▶ **Exercise inputs**
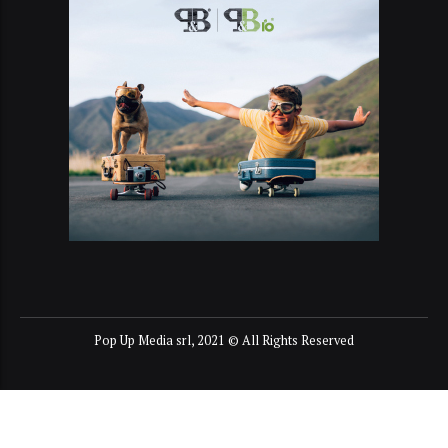
Pop Up Media srl, 2021 © All Rights Reserved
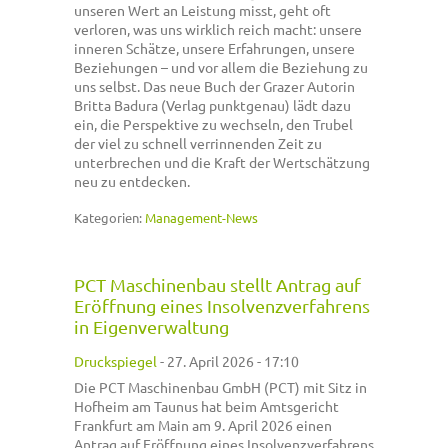
unseren Wert an Leistung misst, geht oft
verloren, was uns wirklich reich macht: unsere
inneren Schätze, unsere Erfahrungen, unsere
Beziehungen – und vor allem die Beziehung zu
uns selbst. Das neue Buch der Grazer Autorin
Britta Badura (Verlag punktgenau) lädt dazu
ein, die Perspektive zu wechseln, den Trubel
der viel zu schnell verrinnenden Zeit zu
unterbrechen und die Kraft der Wertschätzung
neu zu entdecken.
Kategorien:
Management-News
PCT Maschinenbau stellt Antrag auf
Eröffnung eines Insolvenzverfahrens
in Eigenverwaltung
Druckspiegel
-
27. April 2026 - 17:10
Die PCT Maschinenbau GmbH (PCT) mit Sitz in
Hofheim am Taunus hat beim Amtsgericht
Frankfurt am Main am 9. April 2026 einen
Antrag auf Eröffnung eines Insolvenzverfahrens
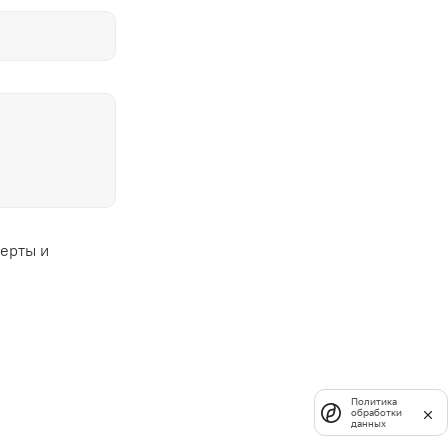
ферты и
Политика
обработки
данных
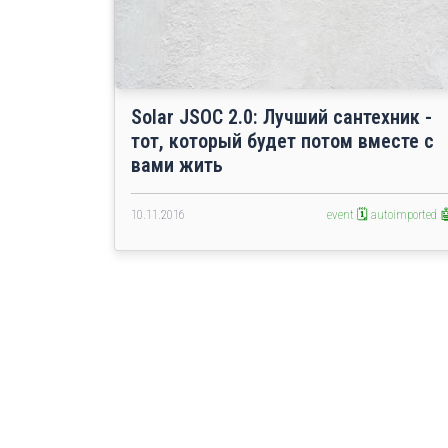
Solar JSOC 2.0: Лучший сантехник -
тот, который будет потом вместе с
вами жить
10.11.2016
event 🗓️
autoimported 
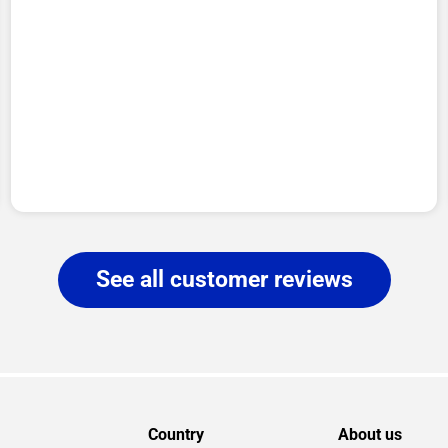
See all customer reviews
Country
About us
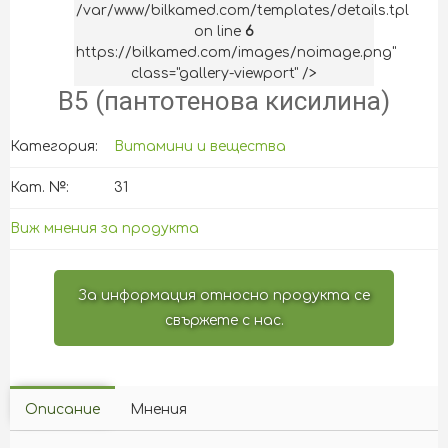
/var/www/bilkamed.com/templates/details.tpl
on line
6
https://bilkamed.com/images/noimage.png"
class="gallery-viewport" />
B5 (пантотенова кисилина)
Категория:
Витамини и вещества
Кат. №:
31
Виж мнения за продукта
За информация относно продукта се
свържете с нас.
Описание
Мнения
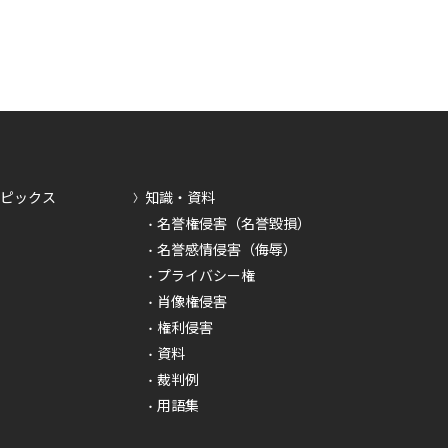
トピックス
知識・資料
名誉権侵害（名誉毀損）
名誉感情侵害（侮辱）
プライバシー権
肖像権侵害
権利侵害
資料
裁判例
用語集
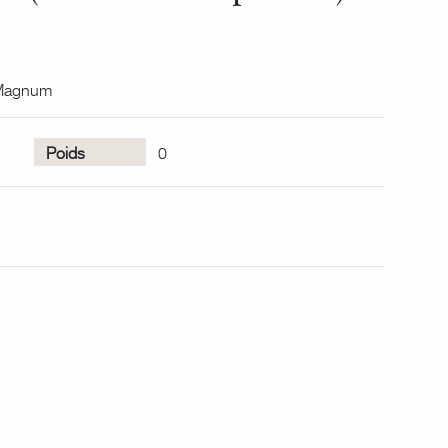
s Magnum
Poids
0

▶ **Problem requirements**
Give the number of lines in the records that contain the word "bilkamed", and write nothing else.

▶ **Solution**
2